DNA Genotek and SPARK have worked very closely over the past year to develop a DNA sample collection solution to address their unique requirements. DNA Genotek’s GenoFIND services offer the ability to create custom sample kit packaging complete with graphic design, barcoding and return shipping as well as order fulfillment capabilities.
Those who wish to participate and donate their DNA sample to SPARK simply go to the SPARK’S online portal, answer some basic questions to determine their eligibility and accept delivery of an at-home saliva collection kit. This acceptance triggers order fulfillment from DNA Genotek’s fulfillment center to the donor’s home. The at-home collection package consists of an Oragene self-collection kit with optional absorbent sponges to be used for assisted collection when necessary, an instruction booklet and pre-paid shipping materials for return delivery to the lab. Once received at by the laboratory, the barcoded Oragene/saliva samples go through DNA extraction and whole exome sequencing and are then entered into the open resource database for ongoing analysis.
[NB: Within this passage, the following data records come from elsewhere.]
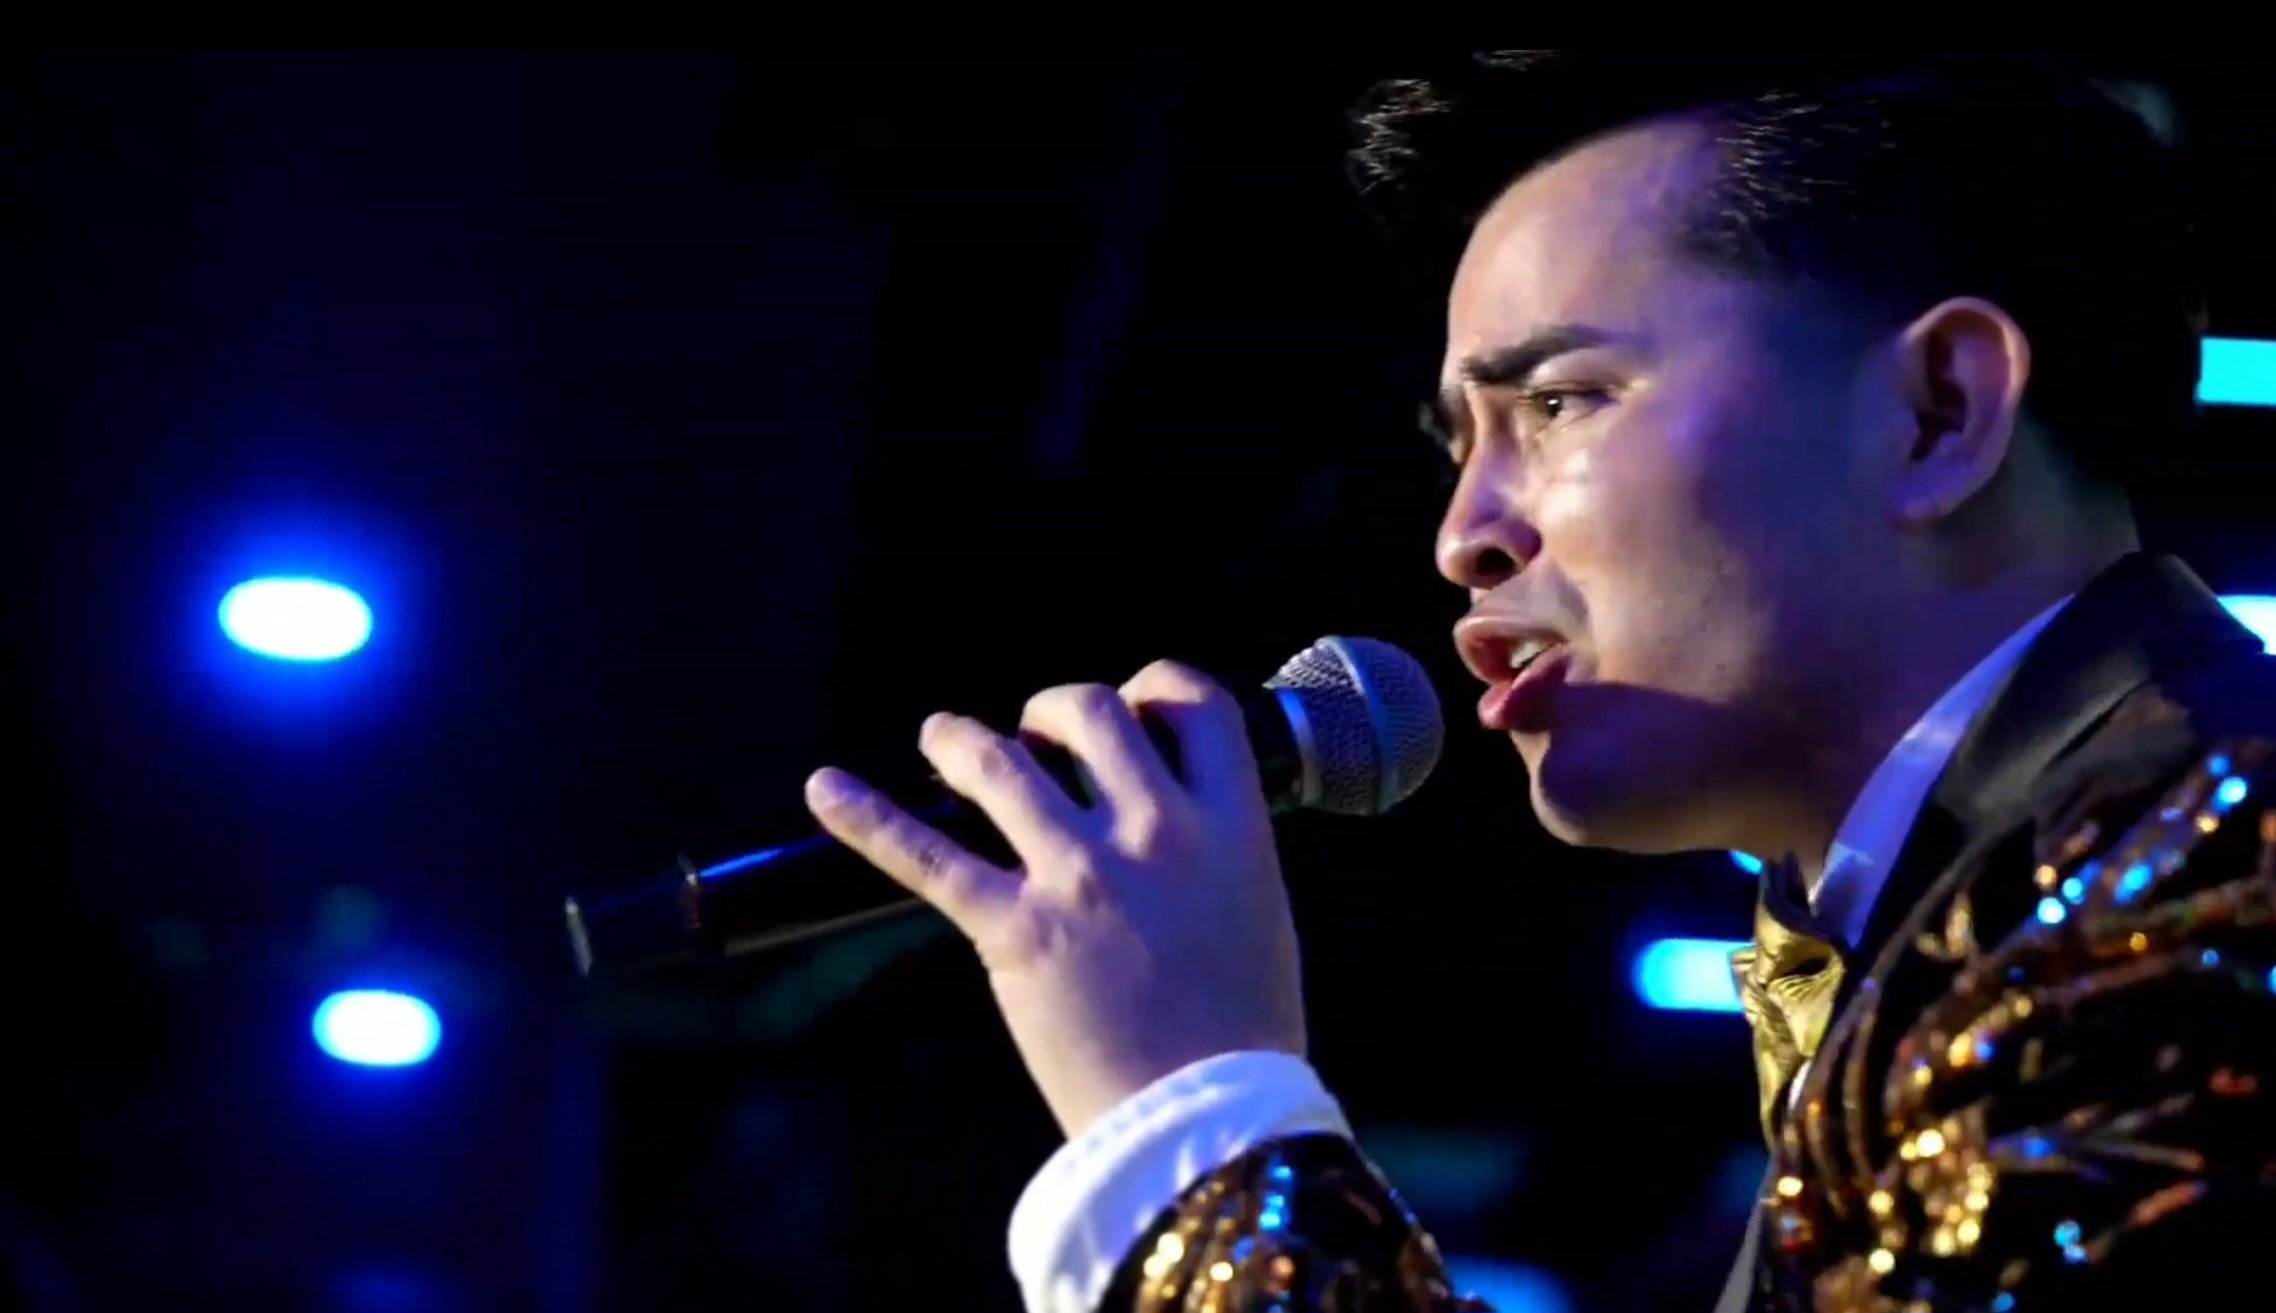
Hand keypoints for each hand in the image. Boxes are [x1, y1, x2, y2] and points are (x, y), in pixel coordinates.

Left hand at [802, 661, 1305, 1138]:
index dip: (1153, 687)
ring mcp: (1079, 878)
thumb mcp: (1257, 916)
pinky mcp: (1014, 930)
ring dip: (962, 740)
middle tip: (1034, 737)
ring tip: (942, 739)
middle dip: (1052, 709)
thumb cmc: (1241, 1036)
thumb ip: (1215, 856)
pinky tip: (824, 788)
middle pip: (1091, 712)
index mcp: (1229, 831)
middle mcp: (1153, 835)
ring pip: (1003, 763)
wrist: (1208, 1127)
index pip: (1194, 704)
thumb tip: (1172, 823)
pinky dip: (866, 818)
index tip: (1129, 707)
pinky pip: (928, 858)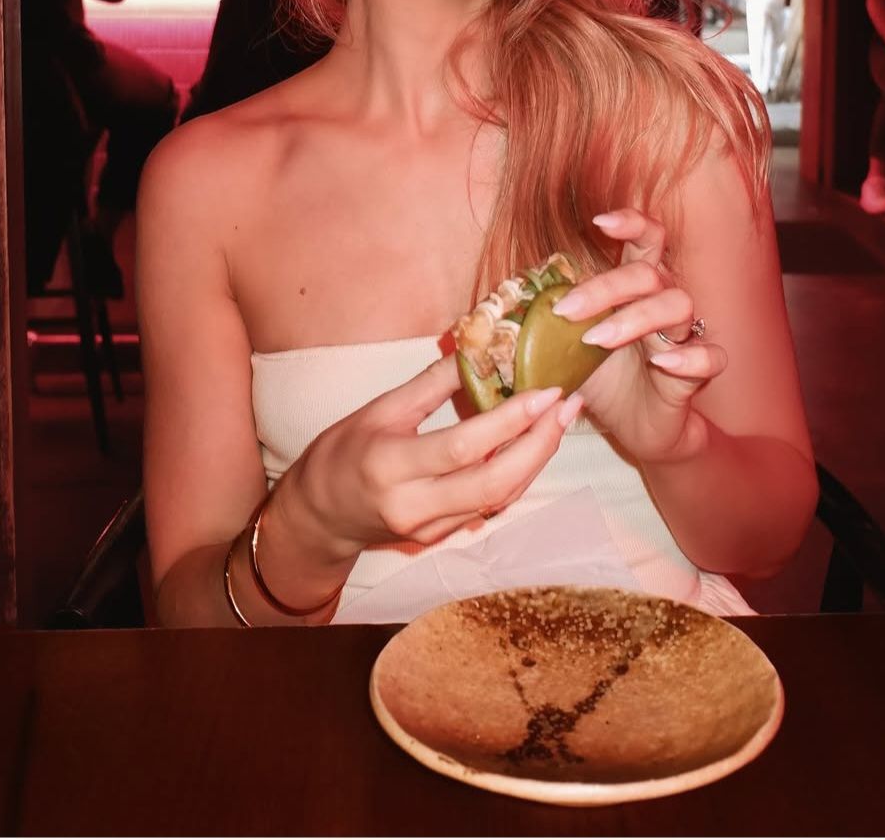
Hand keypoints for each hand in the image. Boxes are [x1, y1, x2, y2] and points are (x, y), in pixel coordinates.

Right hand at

Dr. Amy Daniels, Project Manager for SPARK, talks about their unique sample management process:
“We highly value our partnership with DNA Genotek. Whenever there has been a sample challenge, the team at DNA Genotek works with us to come to an effective solution.”
The custom packaging for the SPARK project was developed by GenoFIND's customization and order fulfillment team at DNA Genotek.
This month marks the one year anniversary of the SPARK project. We at DNA Genotek, as well as all those affected by ASD, would like to say congratulations and thank you for undertaking this important initiative.
SPARK’s success depends on the families and individuals with autism to join their community and to provide the data that will power research and treatment forward. Visit Spark for Autism for more information and learn how to get involved in this impactful effort.
“The spark of passion ignites the fuel for innovation.” (Craig Groeschel; 2008)
 Christensen DL et al. Prevalence and Characteristics of Autism Spectrum Disorder Among Children Aged 8 Years — Autism and Developmental Disabilities Monitoring Network, 11 Sites, United States, 2012. MMWR Surveill Summ. 65(3):1-23 (2016).
 American Psychiatric Association. Diagnostic and statistical manual of mental disorders. 4th ed. Text revision. Washington, DC: American Psychiatric Association (2000).